Бен Зхарья(жует губами). Бенцион… сын Сиона… (Молчит.) Соловья не кормят баснями, сын Сиона, а женщин мудростью…

Левка(оглушительным голосом). Кидайтесь на стулья, урканы, жмите скамейки!

Клаша(качает головой, улыбается). Ох, здоровый!

Беня(мечет на брата негодующий взгляд). Дорогие, присаживайтесь! Мосье Бобринец сядет рядом с рабби.

Бен Зхарья(ерзает в кресле). Зачем я сяду с этим евреем, длинным, как наше изгнанье? Пусть государственный банк (тычет пальцем в Клашу) сядет рядом со мной…

Бобринец(предвкушая новую остроту). Почему государственный банк?

Бен Зхарья. Она лучше банка. В нее хорошо положишь – она такой процент даст, что пшенице завидно. Плохое в нее положишь – она всеми кишками заскрипит, чтобы выменять поломанную твою копейку на новый золотой… Она лучше банка, она лучше банка…

Бобринец(поднял кверху палец). Надо понимать, что он говорит.

Бен Зхарья. А где же звезда наша во Израиле, где хозяин дома сего, где рабби Мендель Крик?

Левка. Он сегодня больной.

Беня. Рабби, он здоров… Никифор!

В дверях показывается Никифор в затрапезном своем армяке.

Пусть взойдет папаша со своей супругой.

Молчание.

Никифор(отчаянным голосом). Уважающие гости!..

Беня(очень медленно). Пусть взойдет папаша.

Арье-Лейб. Бенчик, у нас, евреев, отца не срамят перед людьми.

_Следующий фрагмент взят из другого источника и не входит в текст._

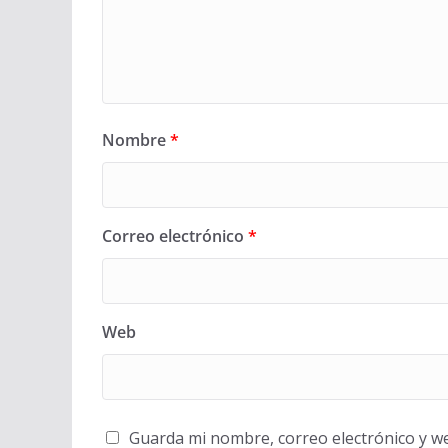
Nombre
*
Correo electrónico
*
Web
Guarda mi nombre, correo electrónico y w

Левка. Рабби, человек так не мучает кабанчика, как он мучает папашу.

Вайнер возмущенно лопочет, брызгается слюной.

Беня(склоняется к мадам Вайнер). Что он говорит?

МадамВайнер. Он говорит – стыд и срам!

Арье-Лейб. Евреи так не делают, Беня!

Клаша. Расти сынов…

Беня. Арье-Лейб, старый человек, старый сват, служитель в синагоге биндюжников и кладбищенский кантор, не расскажешь ли ты мне, как делаются дела у людей?.. (Он стучит кулаком по столу и говорит с расстановкой, сопровождая каждое слово ударом кулака.) Пусть взойдут папаша!

Никифор исчез. Склонив голову, расставив ноги, стоит Беня посреди комнаты. Медленная кровь заливает его шею. Молчание. И только бессмысленное бормотанье Бен Зхарьи нарушает томительную тишину.

Бен Зхарья. Бог умывается на небе красной водой. (Молчит, ерзает в кресле.) Почему красной, почему не белой? Потому что красная веселее белой…

Половинки боковой двери скрипят, стонут и расходятся. Все лица обращаются в эту сторону. Показывается Мендель с иссеченным запудренным лицом. Он в новом костюме. С ним Нехама в наколке, в тяжелом бархатном платье.

Беня. Друзья, сидящие в моем доме! Этот бокальчик позвольте мне поднять за моего отца, за труженика Менделя Крика, и его супругу, Нехаму Борисовну, которые тридцать пять лет идут по совместной дороге жизни. Дорогие! Мы знаем, слишком хорошо мы знаем, что никто не выложил цементом эту дорогу, никто не поставил скамеек на длинном этом пути, и оттого, что великие кучи людей пробежали по этой дороге, она не стала легче, она стала тяжелее. Друзья, сидящие в моем доме! Я жду от вас, что вы не разбавите водой вино в ваших стаканах и вино в ваших сердцах.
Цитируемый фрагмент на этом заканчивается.